Il faut voir l'échiquier comme le monde derrière le miroir et les pièces comme ses habitants, vivants
dessus et faisant toutes sortes de choses (se déplacer, parler, etc...) tout en respectant les
déplacements qui leurs sont autorisés selon les règles du jeu. Ainsi, Alice avance toujours tout droit
lors de son aventure et, parvenue de l'autre côté du plateau, devient reine comme les règles
l'indiquent.

        Cependant, l'écrivain a pris quand même quelques libertés par rapport aux règles. Par
exemple, les blancs jouent plusieurs fois de suite, le roi blanc est en échec pendant 2 tours, etc... Il
écrivit d'ailleurs dans sa préface de 1896 :

        Attendu que le problème d'échecs ci-après énoncé a déconcerté plusieurs de nos lecteurs, il
        sera sans doute bon de préciser qu'il est correctement résolu en ce qui concerne l'exécution
        des coups.

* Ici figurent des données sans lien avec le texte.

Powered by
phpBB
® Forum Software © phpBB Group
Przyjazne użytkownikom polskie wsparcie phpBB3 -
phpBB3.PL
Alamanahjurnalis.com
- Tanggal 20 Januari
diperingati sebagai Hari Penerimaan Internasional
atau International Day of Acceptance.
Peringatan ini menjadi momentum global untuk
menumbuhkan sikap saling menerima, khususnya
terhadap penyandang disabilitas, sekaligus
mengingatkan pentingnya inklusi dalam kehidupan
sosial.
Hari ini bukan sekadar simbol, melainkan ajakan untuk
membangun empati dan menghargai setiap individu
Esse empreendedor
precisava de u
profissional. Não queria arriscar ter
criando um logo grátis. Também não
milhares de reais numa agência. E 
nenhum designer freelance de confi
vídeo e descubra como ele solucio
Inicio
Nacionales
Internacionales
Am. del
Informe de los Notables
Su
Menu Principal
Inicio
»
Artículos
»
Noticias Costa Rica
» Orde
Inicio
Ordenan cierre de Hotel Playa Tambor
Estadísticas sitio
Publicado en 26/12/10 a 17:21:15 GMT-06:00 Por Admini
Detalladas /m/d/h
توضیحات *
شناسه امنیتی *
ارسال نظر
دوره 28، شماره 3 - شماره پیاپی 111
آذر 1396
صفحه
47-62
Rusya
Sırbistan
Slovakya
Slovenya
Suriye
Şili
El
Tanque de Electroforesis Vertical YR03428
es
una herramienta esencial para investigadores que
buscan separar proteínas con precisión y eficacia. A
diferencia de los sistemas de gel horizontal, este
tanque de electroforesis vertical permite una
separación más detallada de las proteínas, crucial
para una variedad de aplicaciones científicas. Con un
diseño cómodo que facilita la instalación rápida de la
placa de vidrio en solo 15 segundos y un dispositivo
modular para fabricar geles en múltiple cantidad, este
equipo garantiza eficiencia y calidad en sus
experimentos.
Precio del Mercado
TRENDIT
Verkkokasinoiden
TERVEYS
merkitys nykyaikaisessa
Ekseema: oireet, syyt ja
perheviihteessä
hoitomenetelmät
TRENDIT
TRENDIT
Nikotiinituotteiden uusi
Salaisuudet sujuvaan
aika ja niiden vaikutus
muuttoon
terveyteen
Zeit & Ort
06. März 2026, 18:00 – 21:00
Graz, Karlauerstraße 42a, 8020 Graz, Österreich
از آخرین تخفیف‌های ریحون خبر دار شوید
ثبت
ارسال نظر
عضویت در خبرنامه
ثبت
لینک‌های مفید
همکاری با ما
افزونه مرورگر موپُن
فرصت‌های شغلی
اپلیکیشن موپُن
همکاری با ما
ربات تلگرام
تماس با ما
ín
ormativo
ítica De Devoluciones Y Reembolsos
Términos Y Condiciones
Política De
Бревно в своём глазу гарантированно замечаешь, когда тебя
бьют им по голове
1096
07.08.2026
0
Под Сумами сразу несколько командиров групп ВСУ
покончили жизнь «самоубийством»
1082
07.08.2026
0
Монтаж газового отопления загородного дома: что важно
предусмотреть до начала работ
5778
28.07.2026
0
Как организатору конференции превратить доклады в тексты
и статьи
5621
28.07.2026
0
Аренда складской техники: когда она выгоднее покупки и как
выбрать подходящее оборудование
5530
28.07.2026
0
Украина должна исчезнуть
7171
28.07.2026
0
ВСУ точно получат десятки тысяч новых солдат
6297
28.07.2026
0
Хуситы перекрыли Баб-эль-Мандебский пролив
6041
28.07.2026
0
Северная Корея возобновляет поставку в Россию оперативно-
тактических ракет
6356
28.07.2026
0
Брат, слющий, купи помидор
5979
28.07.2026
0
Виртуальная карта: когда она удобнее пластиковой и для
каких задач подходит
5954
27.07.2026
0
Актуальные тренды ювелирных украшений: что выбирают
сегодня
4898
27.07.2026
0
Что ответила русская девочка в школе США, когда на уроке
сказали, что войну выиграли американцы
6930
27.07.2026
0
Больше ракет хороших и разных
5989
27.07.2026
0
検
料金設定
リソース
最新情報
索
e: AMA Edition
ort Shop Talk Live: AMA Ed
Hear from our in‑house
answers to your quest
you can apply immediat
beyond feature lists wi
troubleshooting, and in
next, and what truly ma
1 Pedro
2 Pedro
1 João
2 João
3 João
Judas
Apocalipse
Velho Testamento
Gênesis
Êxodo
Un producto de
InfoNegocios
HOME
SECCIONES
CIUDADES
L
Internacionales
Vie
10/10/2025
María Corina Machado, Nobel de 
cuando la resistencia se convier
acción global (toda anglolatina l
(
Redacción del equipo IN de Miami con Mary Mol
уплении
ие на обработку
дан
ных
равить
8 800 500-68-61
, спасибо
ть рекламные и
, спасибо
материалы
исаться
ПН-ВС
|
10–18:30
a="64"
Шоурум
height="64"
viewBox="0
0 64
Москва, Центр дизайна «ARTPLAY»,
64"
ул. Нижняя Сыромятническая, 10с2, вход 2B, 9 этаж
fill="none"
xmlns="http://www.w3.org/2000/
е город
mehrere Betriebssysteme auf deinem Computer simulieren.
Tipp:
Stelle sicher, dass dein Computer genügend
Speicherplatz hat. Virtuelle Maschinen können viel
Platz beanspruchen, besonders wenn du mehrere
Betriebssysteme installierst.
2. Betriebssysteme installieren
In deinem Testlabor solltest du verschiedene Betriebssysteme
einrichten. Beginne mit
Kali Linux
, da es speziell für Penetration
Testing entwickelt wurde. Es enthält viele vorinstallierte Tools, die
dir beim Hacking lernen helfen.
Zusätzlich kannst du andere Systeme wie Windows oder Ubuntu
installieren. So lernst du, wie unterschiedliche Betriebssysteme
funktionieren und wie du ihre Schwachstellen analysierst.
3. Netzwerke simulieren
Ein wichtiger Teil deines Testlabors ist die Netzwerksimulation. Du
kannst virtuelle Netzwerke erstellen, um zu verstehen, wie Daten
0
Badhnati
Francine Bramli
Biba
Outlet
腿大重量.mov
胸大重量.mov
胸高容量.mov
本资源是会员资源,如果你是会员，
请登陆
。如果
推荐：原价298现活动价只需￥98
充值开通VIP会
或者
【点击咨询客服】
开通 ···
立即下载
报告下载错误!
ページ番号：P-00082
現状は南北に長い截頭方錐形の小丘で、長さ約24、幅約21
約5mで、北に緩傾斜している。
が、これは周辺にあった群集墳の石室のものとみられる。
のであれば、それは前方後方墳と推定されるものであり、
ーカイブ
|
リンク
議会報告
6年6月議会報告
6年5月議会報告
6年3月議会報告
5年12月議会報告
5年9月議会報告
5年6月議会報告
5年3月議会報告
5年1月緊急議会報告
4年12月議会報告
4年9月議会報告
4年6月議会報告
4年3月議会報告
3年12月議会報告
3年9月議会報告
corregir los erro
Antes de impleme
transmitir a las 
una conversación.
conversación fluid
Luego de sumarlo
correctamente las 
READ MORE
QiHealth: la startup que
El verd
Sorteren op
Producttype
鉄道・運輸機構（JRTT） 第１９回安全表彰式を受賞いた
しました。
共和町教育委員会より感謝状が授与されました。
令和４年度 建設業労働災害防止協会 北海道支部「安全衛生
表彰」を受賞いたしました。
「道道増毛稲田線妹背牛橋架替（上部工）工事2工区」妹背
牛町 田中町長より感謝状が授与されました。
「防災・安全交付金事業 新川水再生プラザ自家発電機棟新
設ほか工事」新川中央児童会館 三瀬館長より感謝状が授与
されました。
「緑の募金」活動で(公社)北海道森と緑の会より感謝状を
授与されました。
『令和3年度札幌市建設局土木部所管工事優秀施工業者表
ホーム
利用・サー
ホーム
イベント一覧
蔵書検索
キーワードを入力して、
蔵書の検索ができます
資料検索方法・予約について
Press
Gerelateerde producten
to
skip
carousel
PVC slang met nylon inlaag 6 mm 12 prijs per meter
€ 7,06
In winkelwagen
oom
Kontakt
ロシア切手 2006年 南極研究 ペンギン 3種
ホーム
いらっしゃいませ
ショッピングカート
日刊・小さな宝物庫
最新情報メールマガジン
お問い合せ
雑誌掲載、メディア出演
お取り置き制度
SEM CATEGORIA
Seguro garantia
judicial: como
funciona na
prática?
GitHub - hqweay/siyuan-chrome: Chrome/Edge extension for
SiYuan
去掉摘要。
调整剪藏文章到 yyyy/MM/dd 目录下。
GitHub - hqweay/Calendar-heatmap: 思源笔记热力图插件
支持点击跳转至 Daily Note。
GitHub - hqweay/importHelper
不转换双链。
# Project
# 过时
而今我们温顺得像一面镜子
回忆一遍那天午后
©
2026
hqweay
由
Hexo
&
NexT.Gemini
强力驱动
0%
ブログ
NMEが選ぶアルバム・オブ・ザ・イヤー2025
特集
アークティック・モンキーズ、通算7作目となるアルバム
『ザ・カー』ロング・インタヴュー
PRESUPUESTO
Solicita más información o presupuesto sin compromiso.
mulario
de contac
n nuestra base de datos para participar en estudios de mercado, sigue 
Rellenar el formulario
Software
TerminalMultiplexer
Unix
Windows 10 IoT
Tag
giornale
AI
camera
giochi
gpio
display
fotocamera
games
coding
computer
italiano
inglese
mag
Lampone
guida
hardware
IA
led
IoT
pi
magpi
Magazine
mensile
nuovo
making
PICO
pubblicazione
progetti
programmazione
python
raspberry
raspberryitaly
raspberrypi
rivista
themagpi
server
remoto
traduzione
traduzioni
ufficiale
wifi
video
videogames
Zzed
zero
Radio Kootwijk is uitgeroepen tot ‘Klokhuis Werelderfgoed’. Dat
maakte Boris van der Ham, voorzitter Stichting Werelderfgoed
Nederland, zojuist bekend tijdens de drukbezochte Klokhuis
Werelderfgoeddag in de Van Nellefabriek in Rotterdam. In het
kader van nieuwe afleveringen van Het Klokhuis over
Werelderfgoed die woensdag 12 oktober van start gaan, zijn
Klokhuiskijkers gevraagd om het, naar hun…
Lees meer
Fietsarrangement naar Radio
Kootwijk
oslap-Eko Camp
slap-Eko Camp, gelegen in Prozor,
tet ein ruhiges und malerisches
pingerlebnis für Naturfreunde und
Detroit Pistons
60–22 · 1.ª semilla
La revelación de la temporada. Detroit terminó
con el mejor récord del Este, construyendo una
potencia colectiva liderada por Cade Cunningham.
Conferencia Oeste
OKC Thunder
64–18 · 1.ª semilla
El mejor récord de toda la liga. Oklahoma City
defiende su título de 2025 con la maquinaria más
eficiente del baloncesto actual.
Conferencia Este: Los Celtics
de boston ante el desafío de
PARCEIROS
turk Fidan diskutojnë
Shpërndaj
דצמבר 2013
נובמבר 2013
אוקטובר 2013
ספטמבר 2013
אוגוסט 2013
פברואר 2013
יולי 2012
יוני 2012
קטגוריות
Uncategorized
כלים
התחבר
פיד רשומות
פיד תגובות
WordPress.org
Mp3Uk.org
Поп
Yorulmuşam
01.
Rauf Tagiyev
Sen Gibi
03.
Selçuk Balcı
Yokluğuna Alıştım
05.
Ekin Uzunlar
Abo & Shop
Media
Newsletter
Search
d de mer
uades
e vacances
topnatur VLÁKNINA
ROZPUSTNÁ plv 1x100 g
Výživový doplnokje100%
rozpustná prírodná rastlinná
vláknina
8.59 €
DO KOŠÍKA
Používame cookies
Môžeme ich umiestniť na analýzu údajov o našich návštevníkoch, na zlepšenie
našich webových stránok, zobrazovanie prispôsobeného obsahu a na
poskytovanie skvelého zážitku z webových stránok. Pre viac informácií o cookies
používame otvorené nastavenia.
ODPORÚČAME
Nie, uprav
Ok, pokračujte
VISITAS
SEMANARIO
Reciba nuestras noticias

Il se peut que l'alternance des rouges et des blancs n'y soit observée aussi
        strictement qu'il se devrait, et lorsqu'à propos des trois Reines on emploie le verbe « roquer
        », ce n'est là qu'une manière de dire qu'elles sont entrées dans le palais. Mais quiconque
        voudra prendre la peine de disposer les pièces et de jouer les coups comme indiqué devra
        reconnaître que l’ « échec » au Roi blanc du sixième coup, la prise du Cavalier rouge du
        septième, et le « mat » final du Roi rouge répondent strictement aux règles du jeu.50

50 Carroll (L.), Alice in wonderland, MacMillan, Londres, 1896, i.